I have to interject my own notions here. Why would a woman believe that she had killed and eaten babies? When you think mothers you think nurturers. But hang around some new mothers for a while and you're bound to run into "post partum depression." It doesn't last, but it is quite common. In less than an hour a mother can run the gamut from feeling that her baby is the most wonderful person in the world to wishing the baby would die. And if the baby does die (child mortality was quite high), a significant number of mothers will blame themselves. And of course some women abuse their children, who may die as a consequence. (News reports show that some women go so far as to deliberately kill their children.

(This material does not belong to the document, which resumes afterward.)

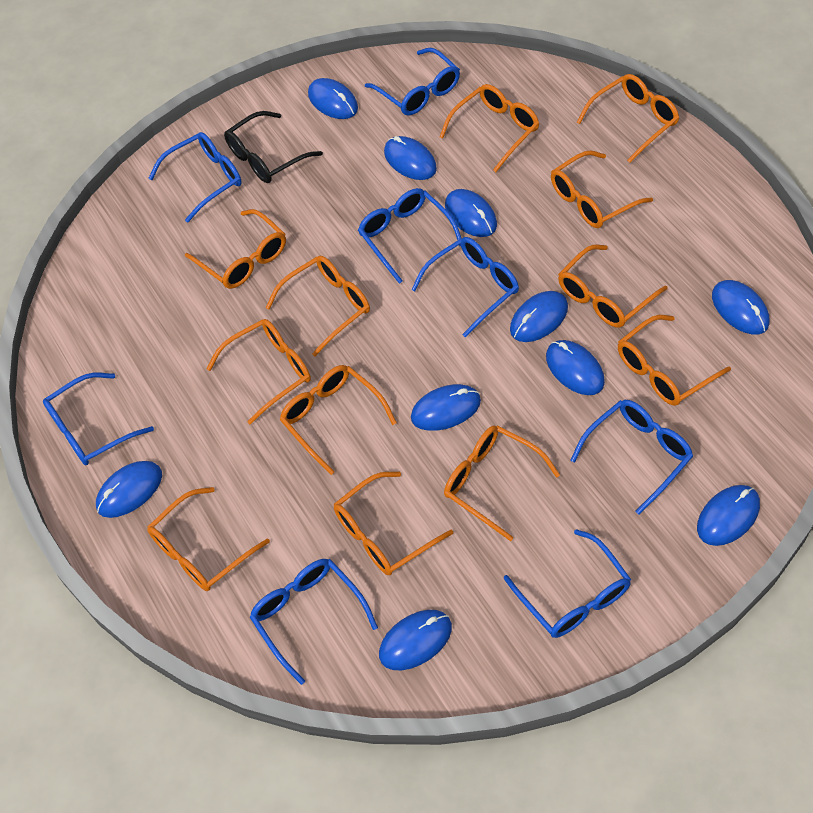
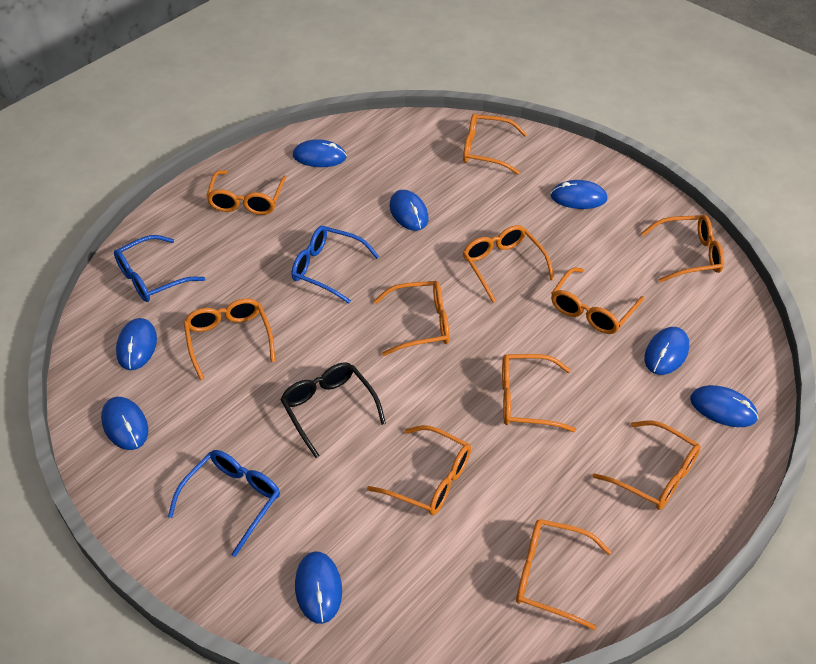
blue glasses: 8 -> 3
blue mouse: 10 -> 8
orange glasses: 12 -> 11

I hope that was as rare then as it is now.)

Every culture has certain myths that shape the interpretation and expression of good and evil impulses. Guilt and cultural expectations then amplify the offence to fit the paradigm. And so one could find guilt-ridden (and sometimes actually guilty) women who might readily admit to murderous and even cannibal acts.

At any rate, we all know what happens next. Fortunately some officials were aware of the risks of relying on torture and relying on coerced identifications. But where the officials were weak and the fear started, many nominal witches died.

His last chapter asks why there were so few malificium trials in earlier centuries, even though the peasants universally believed in both magic and malice. His answer is that the law was adversarial rather than inquisitorial. There was for long no notion that a murder was a "crime against society" which a judge should investigate (inquire into => inquisitor), but instead there was a system in which a citizen would accuse another of a crime and attempt to prove it. The problem was, of course, that if he failed to prove his charge he was liable to the penalty himself. And since proof is difficult, most people would not go to the law unless they were certain they had enough witnesses to the crime. But since people want justice, this raises the risk of free-lance justice: lynching, or hiring a different witch to curse the first one. And these were not uncommon. When crimes like witchcraft became subject to inquisitorial procedures, it was now finally safe to accuse someone of killing your cows, and people did.

This has been a rather long review of a 233-page book, but since I suspect it isn't all that commonly available I thought I'd best explain the author's intent as well as I could. If you get the chance and are interested in the history of witchcraft, by all means read it for yourself.

I wish Cohn had looked more closely at non-European sources, such as for the leopard societies, or about African witches, and spent a little more time with the newspaper reading about such folks as John Wayne Gacy and Jeffrey Dahmer. I have no doubt that the vast majority of the (O(30,000)? the number is disputed) people who died accused of witchcraft were innocent of the charges. I also have no doubt that some were guilty of attempting to and sometimes succeeding in harming their neighbors, although surely not in such a lurid fashion as described. I do not need to believe in a "witch's mark" to believe that a woman poisoned her neighbor's cow when it raided her vegetable garden. I can believe that someone tried to invoke the Devil without believing that he then appeared in the form of a black cat.